* _ASSIGNED TASK_:
Retype the data below exactly; skip every image.

(Recorded data)
Start of Block

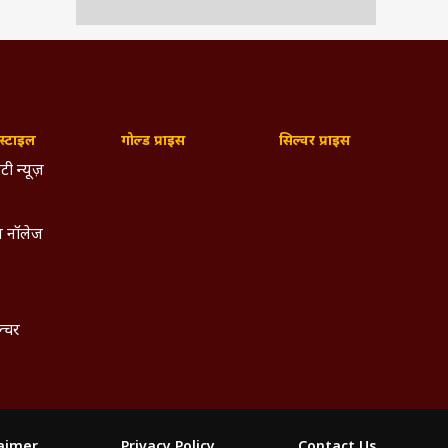
्टाइल
गोल्ड प्राइस
सिल्वर प्राइस
टी न्यूज़
 नॉलेज
ल्चर
laimer
Privacy Policy
Contact Us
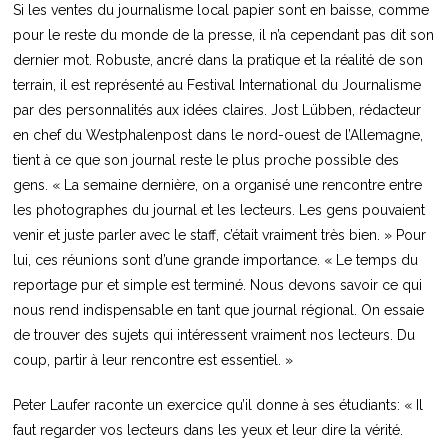
Si les ventes du journalisme local papier sont en baisse, comme
pour le reste du monde de la presse, il n’a cependant pas dit son
dernier mot. Robuste, ancré dans la pratique et la réalité de son
terrain, il est représenté au Festival International du Journalisme
par des personnalités aux idées claires. Jost Lübben, rédacteur
en chef du Westphalenpost dans le nord-ouest de l’Allemagne,
tient à ce que son journal reste le plus proche possible des
gens. « La semaine dernière, on a organisé une rencontre entre
les photographes du journal et les lecteurs. Les gens pouvaient
venir et juste parler avec le staff, c’était vraiment très bien. » Pour
lui, ces réunions sont d’une grande importance. « Le temps du
reportage pur et simple est terminé. Nous devons savoir ce qui
nous rend indispensable en tant que journal régional. On essaie
de trouver des sujets qui intéressent vraiment nos lecteurs. Du
coup, partir à leur rencontre est essentiel. »
Peter Laufer raconte un exercice qu’il donne à ses étudiants: « Il
faut regarder vos lecteurs dans les yeux et leur dire la vérité.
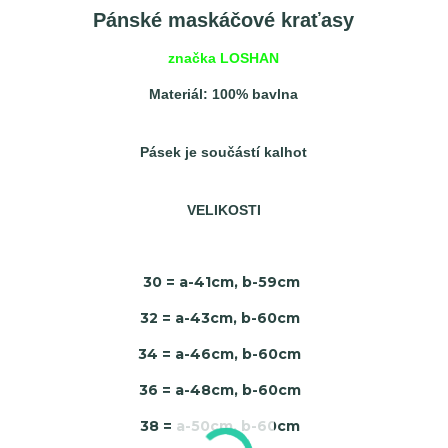
Pánské maskáčové kraťasy
značka LOSHAN
Materiál: 100% bavlna
Pásek je součástí kalhot
VELIKOSTI
30 = a-41cm, b-59cm
32 = a-43cm, b-60cm
34 = a-46cm, b-60cm
36 = a-48cm, b-60cm
38 = a-50cm, b-60cm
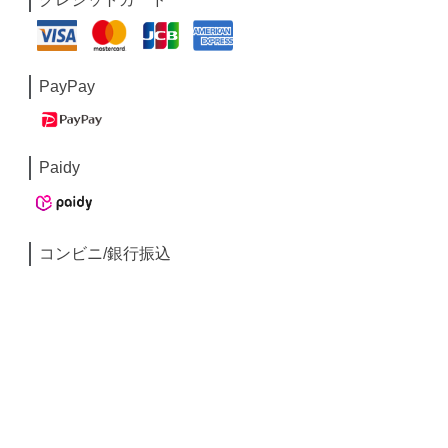
PayPay
Paidy
コンビニ/銀行振込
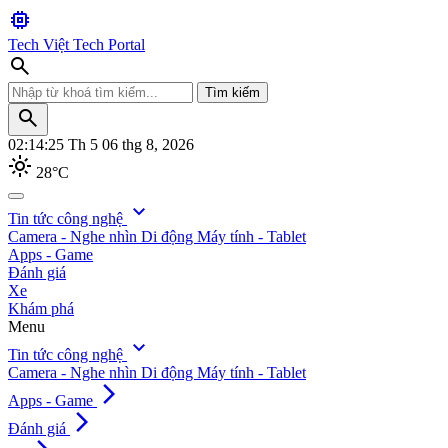
memory
Tech Việt
Tech Portal
search
Tìm kiếm
search
02:14:27
Th 5 06 thg 8, 2026
light_mode
28°C
search
expand_more
Tin tức công nghệ
Camera - Nghe nhìn
Di động
Máy tính - Tablet
Tìm kiếm
Apps - Game
Đánh giá
Xe
Khám phá
Menu
expand_more
Tin tức công nghệ
Camera - Nghe nhìn
Di động
Máy tính - Tablet
arrow_forward_ios
Apps - Game
arrow_forward_ios
Đánh giá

End of Block

* _RESULT BELOW_:
्टाइल
गोल्ड प्राइस
सिल्वर प्राइस
टी न्यूज़
 नॉलेज
ल्चर
laimer
Privacy Policy
Contact Us
Si les ventes du journalisme local papier sont en baisse, comme
pour le reste du monde de la presse, il n’a cependant pas dit son
dernier mot. Robuste, ancré dans la pratique et la réalité de son
terrain, il est représenté au Festival International du Journalisme
par des personnalités aux idées claires. Jost Lübben, rédacteur
en chef du Westphalenpost dans le nord-ouest de l’Allemagne,
tient à ce que son journal reste le plus proche possible des
gens. « La semaine dernière, on a organisé une rencontre entre
les photographes du journal et les lecteurs. Les gens pouvaient
venir et juste parler avec le staff, c’était vraiment très bien. » Pour
lui, ces réunions sont d’une grande importance. « Le temps du
reportage pur et simple est terminé. Nous devons savoir ce qui
nous rend indispensable en tant que journal régional. On essaie
de trouver des sujets qui intéressent vraiment nos lecteurs. Du
coup, partir à leur rencontre est essentiel. »
Peter Laufer raconte un exercice qu’il donne à ses étudiants: « Il
faut regarder vos lecteurs dans les yeux et leur dire la vérité.
Pánské maskáčové kraťasy
značka LOSHAN
Materiál: 100% bavlna
Pásek je součástí kalhot
VELIKOSTI
30 = a-41cm, b-59cm
32 = a-43cm, b-60cm
34 = a-46cm, b-60cm
36 = a-48cm, b-60cm
38 = a-50cm, b-60cm
PayPay
Paidy
コンビニ/銀行振込
memory
Tech Việt
Tech Portal
search
Tìm kiếm
search
02:14:27
Th 5 06 thg 8, 2026
light_mode
28°C
search
expand_more
Tin tức công nghệ
Camera - Nghe nhìn
Di động
Máy tính - Tablet
Tìm kiếm
Apps - Game
Đánh giá
Xe
Khám phá
Menu
expand_more
Tin tức công nghệ
Camera - Nghe nhìn
Di động
Máy tính - Tablet
arrow_forward_ios
Apps - Game
arrow_forward_ios
Đánh giá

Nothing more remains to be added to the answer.